Kompasiana adalah platform blog. Konten ini menjadi tanggung jawab bloger dan tidak mewakili pandangan redaksi Kompas.

Politik. Sumber ilustrasi: FREEPIK/Freepik

Sebuah gebrakan dibuat Mendikbud yang baru saja dilantik Muhadjir Effendi menyoal "Full-Day School" (FDS) menyentak kita semua. Berbagai kalangan dan publik pemerhati pendidikan pun dibuat riuh. Banyak yang mengomentari, ada yang ragu dan ada yang senang melihat kebijakan ini, yang akan di-pilot project nantinya. Rencana tersebut mengundang pro dan kontra di masyarakat. Pihak yang pro mengatakan bahwa dengan adanya full day school dapat membantu orang tua yang bekerja. Mereka dapat fokus bekerja, sementara kegiatan anak dapat terkontrol oleh sekolah. Pihak kontra berpandangan sebaliknya, full day school akan menambah beban guru dan siswa.

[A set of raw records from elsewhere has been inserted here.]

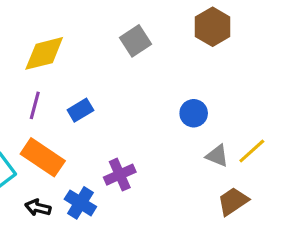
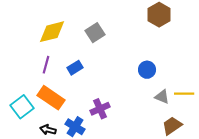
gray square: (135, 41) -> (95, 33), moved
yellow line: (252, 151) -> (184, 94), turned 42

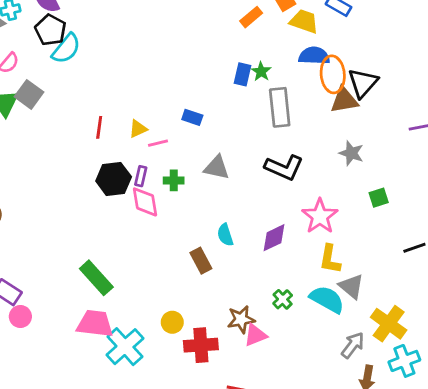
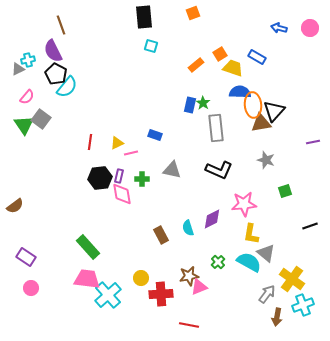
pink star: (320, 216) -> (244, 204), turned 30
cyan semicircle: (225, 235) -> (188, 228), moved
pink circle: (20, 317) -> (31, 288), moved

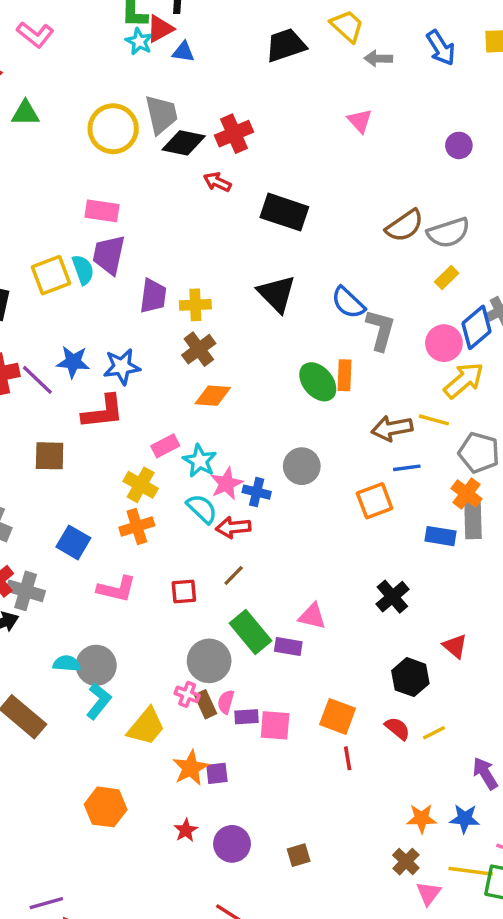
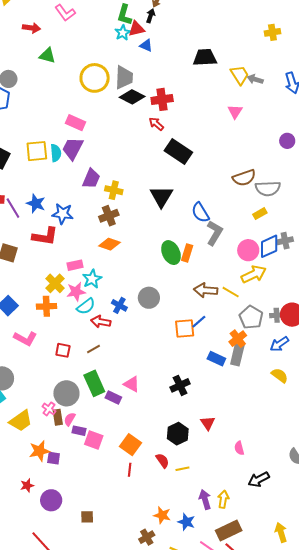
yellow trapezoid: (347, 26) -> (240, 75), moved
red arrow: (217, 182) -> (156, 124), moved
blue line: (407, 468) -> (199, 322), moved, turned -49
pink star: (226, 483) -> (76, 292), moved
cyan semicircle: (202, 509) -> (86, 306), turned 84

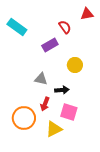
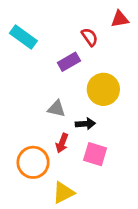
yellow circle: (75, 65) -> (103, 89), size x1.5
yellow triangle: (54, 129) -> (63, 193), moved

Ada beberapa hal yang perlu dipertimbangkan jika benar ide ini akan dijalankan. Pertama dan utama adalah kesiapan sekolah. Umumnya kegiatan di sekolah tidak hanya belajar-mengajar, tetapi juga kegiatan ekskul seperti olah raga dan musik. Sekolah mesti menyiapkan fasilitas agar siswa dapat menyalurkan hobby-nya. Kemudian perlu diperhatikan adalah keseimbangan kapasitas sekolah, dalam hal ini kualitas dan kuantitas guru.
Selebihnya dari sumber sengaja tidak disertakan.